The announcement at the National Day Rally was the culmination of the work that the Tripartite Workgroup on Lower-Wage Workers, helmed by Senior Minister of State for Manpower Zaqy Mohamad, has put in. The workgroup consulted with over 1,800 workers, union leaders and employers across the span of 10 months before coming up with 18 recommendations to uplift lower-wage workers.

Middle-income workers

PM Lee also mentioned middle-income Singaporeans, which makes up a bulk of the local workforce, in his speech. He acknowledged that there was some growing restlessness, particularly over foreigners whom Singaporeans feel compete with them for jobs. He took the opportunity to reassure Singaporeans that they are here to complement the workforce and that the Government will continue to tighten the criteria for Employment Passes and S Pass holders.

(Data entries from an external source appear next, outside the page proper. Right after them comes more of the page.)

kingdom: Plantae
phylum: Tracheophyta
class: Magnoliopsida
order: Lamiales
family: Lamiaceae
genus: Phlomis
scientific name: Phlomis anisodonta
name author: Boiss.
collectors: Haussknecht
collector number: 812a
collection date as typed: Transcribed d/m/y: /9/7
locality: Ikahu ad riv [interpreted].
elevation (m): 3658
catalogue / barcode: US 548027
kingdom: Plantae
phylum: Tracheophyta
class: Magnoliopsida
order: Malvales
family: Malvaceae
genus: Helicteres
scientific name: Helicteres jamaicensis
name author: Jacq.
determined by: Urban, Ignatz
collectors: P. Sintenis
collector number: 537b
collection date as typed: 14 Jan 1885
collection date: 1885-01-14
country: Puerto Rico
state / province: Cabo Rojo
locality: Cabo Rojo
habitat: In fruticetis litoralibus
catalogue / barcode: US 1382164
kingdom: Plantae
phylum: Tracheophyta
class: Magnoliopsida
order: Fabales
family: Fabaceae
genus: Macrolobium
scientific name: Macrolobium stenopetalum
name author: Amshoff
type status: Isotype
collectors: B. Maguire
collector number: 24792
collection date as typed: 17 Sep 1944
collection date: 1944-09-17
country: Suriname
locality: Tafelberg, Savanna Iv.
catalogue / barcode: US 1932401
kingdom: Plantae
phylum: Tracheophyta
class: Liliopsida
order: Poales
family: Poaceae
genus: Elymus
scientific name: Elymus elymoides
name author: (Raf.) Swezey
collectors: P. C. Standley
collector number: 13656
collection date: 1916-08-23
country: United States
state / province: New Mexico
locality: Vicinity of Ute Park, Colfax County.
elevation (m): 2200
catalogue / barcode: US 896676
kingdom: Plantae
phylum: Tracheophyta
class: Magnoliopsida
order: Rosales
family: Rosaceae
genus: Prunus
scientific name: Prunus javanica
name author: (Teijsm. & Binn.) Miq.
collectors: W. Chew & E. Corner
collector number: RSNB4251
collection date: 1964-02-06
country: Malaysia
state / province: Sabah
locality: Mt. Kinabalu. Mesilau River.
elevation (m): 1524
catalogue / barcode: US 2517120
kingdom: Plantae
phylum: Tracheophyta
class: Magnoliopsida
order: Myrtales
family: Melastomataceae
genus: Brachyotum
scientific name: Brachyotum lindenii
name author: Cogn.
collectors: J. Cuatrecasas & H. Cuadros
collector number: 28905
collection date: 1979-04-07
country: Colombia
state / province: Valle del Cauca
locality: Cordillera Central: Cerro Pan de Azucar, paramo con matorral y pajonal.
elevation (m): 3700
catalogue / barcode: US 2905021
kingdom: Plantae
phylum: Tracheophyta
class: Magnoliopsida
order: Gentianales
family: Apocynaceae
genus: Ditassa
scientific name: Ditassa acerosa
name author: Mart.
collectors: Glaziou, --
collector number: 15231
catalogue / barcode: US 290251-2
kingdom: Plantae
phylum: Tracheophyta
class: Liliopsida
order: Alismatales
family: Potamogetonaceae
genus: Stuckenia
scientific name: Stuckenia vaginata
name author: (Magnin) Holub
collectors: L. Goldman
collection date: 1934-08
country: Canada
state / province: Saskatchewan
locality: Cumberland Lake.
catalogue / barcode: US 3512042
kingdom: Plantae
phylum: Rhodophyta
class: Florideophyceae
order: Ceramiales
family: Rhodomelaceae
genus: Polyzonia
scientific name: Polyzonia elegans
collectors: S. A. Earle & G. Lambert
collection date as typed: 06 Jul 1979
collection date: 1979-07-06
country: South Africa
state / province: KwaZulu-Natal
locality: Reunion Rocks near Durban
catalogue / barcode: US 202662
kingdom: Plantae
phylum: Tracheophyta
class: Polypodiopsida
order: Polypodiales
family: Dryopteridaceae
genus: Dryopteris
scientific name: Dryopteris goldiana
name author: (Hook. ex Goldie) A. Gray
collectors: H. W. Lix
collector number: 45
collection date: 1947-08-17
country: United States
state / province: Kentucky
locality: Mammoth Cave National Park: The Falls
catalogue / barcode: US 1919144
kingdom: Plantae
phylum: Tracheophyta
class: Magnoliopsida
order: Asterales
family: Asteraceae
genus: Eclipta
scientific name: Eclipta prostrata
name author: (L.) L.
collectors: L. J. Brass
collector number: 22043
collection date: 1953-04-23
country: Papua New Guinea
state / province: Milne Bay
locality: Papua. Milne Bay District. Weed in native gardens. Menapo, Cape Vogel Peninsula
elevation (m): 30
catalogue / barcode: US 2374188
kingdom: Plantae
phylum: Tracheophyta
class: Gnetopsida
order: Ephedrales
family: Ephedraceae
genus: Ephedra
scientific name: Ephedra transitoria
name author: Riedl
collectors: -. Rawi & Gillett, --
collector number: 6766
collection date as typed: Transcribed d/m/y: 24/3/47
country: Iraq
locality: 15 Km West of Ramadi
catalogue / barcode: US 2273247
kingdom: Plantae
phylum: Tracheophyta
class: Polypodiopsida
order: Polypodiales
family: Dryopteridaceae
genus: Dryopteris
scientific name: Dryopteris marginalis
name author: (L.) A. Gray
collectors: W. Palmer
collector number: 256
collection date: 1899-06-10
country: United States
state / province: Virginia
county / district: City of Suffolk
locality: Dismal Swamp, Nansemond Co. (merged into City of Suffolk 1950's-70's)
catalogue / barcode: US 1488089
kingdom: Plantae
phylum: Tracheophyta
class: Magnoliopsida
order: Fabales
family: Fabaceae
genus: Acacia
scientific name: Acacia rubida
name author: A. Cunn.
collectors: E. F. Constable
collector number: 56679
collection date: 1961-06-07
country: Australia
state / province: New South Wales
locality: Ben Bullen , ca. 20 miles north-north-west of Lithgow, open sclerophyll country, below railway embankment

On the issue of workplace discrimination, he brought up the Tripartite Alliance for Fair & Progressive Employment Practices (TAFEP) which has broadly laid out guidelines on fair treatment at work. He shared that the Government had previously held back on enshrining the guidelines in law as they did not want it to be a confrontational process. However, they have decided to adopt the stance of the Labour Movement and NTUC’s Labour MPs who have relentlessly pushed for anti-discrimination laws that carry penalties.

This move will see TAFEP having more “teeth” to combat workplace discrimination, ensure inclusive workplace practices and signal that there is to be no tolerance of discrimination at work. However, he expressed his hope that legal redress would be the last recourse.

Labour MP Patrick Tay, who has been lobbying to address workplace discrimination for years took to Facebook to share his thoughts.

Patrick Tay Facebook

Our Shared Future

The announcements at the National Day Rally speech remind us that as we strive to overcome this pandemic and get our economy back on track, the onus is on society to leave no one behind. Singapore is resilient and will eventually bounce back but we should aim for inclusive growth so that those from disadvantaged backgrounds are also able to progress.

In workplaces, it is necessary that companies always practise fair hiring to let Singaporeans compete on a level playing field. On the other hand, Singaporeans also need to recognise that we do need foreigners to complement our local workforce. It is only with a good balance between the two, will Singapore be well poised to compete on the international stage.